A team of researchers has realized hybrid quantum algorithm for solving a linear system of equations with exponential speedup that utilizes quantum phase estimation, the algorithm demonstrates quantum supremacy and holds high promise to meet practically relevant challenges.

https://scirate.com/arxiv/2003.12770

https://www.swissquantumhub.com/quantum-supremacy-quantum-hybrid-hhl-algorithm-for-solving-a-system-of-linear-equation/

There is also a variational hybrid quantum-classical algorithm for solving linear systems, with the aim of reducing the circuit depth and doing much of the computation classically, called VQLS.

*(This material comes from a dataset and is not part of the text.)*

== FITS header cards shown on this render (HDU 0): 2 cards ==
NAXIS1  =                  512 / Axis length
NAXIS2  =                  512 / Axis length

https://arxiv.org/abs/1909.05820

https://pennylane.ai/qml/demos/tutorial_vqls.html

How can we compare both algorithms?

In the part of the near-term application of H-HHL paper, they talk about Bayesian deep learning application: "One of the promising applications related to deep neural network training was discussed in[1]: since the extension of the Bayesian approach to deep architectures is a serious challenge, one can exploit the hybrid quantum HHL algorithm developed for Gaussian processes in order to calculate a model’s predictor" [21]https://arxiv.org/pdf/1806.11463.pdf

Which algorithm should be better in the next-gen state-of-art 53-Qubits quantum computer for the Quantum Bayesian deep learning algorithm?